== PROBLEM REQUIREMENTS ==
All entries shown below must be given again word for word.

====== EXERCISE DATA ======

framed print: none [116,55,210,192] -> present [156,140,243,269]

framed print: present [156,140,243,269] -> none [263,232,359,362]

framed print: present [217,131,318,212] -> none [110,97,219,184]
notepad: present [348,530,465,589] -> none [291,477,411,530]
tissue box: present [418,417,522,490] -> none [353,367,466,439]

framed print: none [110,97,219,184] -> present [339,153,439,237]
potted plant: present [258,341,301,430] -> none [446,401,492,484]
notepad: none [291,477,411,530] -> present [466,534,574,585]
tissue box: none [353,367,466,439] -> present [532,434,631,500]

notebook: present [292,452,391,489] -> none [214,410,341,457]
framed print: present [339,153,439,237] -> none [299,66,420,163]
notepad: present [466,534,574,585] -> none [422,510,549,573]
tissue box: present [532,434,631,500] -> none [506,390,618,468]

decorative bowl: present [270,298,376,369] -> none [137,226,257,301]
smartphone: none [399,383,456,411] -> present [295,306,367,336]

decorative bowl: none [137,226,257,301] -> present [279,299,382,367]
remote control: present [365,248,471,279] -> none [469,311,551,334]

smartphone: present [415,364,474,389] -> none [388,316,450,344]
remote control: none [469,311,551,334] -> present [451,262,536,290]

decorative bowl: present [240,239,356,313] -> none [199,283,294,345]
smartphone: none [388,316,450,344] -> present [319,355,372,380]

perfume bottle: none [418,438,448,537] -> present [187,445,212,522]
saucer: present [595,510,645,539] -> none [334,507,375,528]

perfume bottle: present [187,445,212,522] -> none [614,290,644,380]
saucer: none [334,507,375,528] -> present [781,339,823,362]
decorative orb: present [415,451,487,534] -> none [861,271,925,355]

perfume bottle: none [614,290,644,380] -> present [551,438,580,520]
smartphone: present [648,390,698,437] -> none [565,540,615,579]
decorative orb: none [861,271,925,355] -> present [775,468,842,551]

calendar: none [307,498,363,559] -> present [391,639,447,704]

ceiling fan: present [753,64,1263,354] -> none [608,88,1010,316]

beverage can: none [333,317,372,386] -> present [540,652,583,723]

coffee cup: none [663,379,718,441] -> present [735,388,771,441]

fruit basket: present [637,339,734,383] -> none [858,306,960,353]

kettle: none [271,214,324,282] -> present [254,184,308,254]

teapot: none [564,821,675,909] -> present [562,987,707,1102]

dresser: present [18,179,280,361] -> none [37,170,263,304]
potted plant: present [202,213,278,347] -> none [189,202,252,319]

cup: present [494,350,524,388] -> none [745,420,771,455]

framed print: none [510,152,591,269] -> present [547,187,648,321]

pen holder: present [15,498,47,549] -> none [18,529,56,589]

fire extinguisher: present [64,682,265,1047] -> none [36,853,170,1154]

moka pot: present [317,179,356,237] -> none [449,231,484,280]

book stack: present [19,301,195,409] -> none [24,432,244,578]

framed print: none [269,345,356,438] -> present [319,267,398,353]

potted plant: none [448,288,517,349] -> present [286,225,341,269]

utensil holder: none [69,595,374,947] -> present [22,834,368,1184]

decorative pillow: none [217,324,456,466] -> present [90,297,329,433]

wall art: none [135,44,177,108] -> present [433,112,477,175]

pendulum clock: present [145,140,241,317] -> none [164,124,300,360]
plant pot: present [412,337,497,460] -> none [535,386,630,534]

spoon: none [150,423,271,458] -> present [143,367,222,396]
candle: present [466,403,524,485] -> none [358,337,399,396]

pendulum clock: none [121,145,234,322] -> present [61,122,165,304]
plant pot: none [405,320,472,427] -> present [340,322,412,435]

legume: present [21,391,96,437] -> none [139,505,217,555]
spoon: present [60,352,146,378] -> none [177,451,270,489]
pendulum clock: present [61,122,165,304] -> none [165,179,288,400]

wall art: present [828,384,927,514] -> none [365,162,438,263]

======

== TASK SOLUTION ==
framed print: none [116,55,210,192] -> present [156,140,243,269]

framed print: present [156,140,243,269] -> none [263,232,359,362]

framed print: present [217,131,318,212] -> none [110,97,219,184]
notepad: present [348,530,465,589] -> none [291,477,411,530]
tissue box: present [418,417,522,490] -> none [353,367,466,439]

framed print: none [110,97,219,184] -> present [339,153,439,237]
potted plant: present [258,341,301,430] -> none [446,401,492,484]
notepad: none [291,477,411,530] -> present [466,534,574,585]
tissue box: none [353,367,466,439] -> present [532,434,631,500]

notebook: present [292,452,391,489] -> none [214,410,341,457]
framed print: present [339,153,439,237] -> none [299,66,420,163]
notepad: present [466,534,574,585] -> none [422,510,549,573]
tissue box: present [532,434,631,500] -> none [506,390,618,468]

decorative bowl: present [270,298,376,369] -> none [137,226,257,301]
smartphone: none [399,383,456,411] -> present [295,306,367,336]

decorative bowl: none [137,226,257,301] -> present [279,299,382,367]
remote control: present [365,248,471,279] -> none [469,311,551,334]

smartphone: present [415,364,474,389] -> none [388,316,450,344]
remote control: none [469,311,551,334] -> present [451,262,536,290]

decorative bowl: present [240,239,356,313] -> none [199,283,294,345]
smartphone: none [388,316,450,344] -> present [319,355,372,380]

perfume bottle: none [418,438,448,537] -> present [187,445,212,522]
saucer: present [595,510,645,539] -> none [334,507,375,528]

perfume bottle: present [187,445,212,522] -> none [614,290,644,380]
saucer: none [334,507,375,528] -> present [781,339,823,362]
decorative orb: present [415,451,487,534] -> none [861,271,925,355]

perfume bottle: none [614,290,644,380] -> present [551,438,580,520]
smartphone: present [648,390,698,437] -> none [565,540,615,579]
decorative orb: none [861,271,925,355] -> present [775,468,842,551]

calendar: none [307,498,363,559] -> present [391,639,447,704]

ceiling fan: present [753,64,1263,354] -> none [608,88,1010,316]

beverage can: none [333,317,372,386] -> present [540,652,583,723]

coffee cup: none [663,379,718,441] -> present [735,388,771,441]

fruit basket: present [637,339,734,383] -> none [858,306,960,353]

kettle: none [271,214,324,282] -> present [254,184,308,254]

teapot: none [564,821,675,909] -> present [562,987,707,1102]

dresser: present [18,179,280,361] -> none [37,170,263,304]
potted plant: present [202,213,278,347] -> none [189,202,252,319]

cup: present [494,350,524,388] -> none [745,420,771,455]

framed print: none [510,152,591,269] -> present [547,187,648,321]

pen holder: present [15,498,47,549] -> none [18,529,56,589]

fire extinguisher: present [64,682,265,1047] -> none [36,853,170,1154]

moka pot: present [317,179,356,237] -> none [449,231,484,280]

book stack: present [19,301,195,409] -> none [24,432,244,578]

framed print: none [269,345,356,438] -> present [319,267,398,353]

potted plant: none [448,288,517,349] -> present [286,225,341,269]

utensil holder: none [69,595,374,947] -> present [22,834,368,1184]

decorative pillow: none [217,324,456,466] -> present [90,297,329,433]

wall art: none [135,44,177,108] -> present [433,112,477,175]

pendulum clock: present [145,140,241,317] -> none [164,124,300,360]
plant pot: present [412,337,497,460] -> none [535,386,630,534]

spoon: none [150,423,271,458] -> present [143,367,222,396]
candle: present [466,403,524,485] -> none [358,337,399,396]

pendulum clock: none [121,145,234,322] -> present [61,122,165,304]
plant pot: none [405,320,472,427] -> present [340,322,412,435]

legume: present [21,391,96,437] -> none [139,505,217,555]
spoon: present [60,352,146,378] -> none [177,451,270,489]
pendulum clock: present [61,122,165,304] -> none [165,179,288,400]

wall art: present [828,384,927,514] -> none [365,162,438,263]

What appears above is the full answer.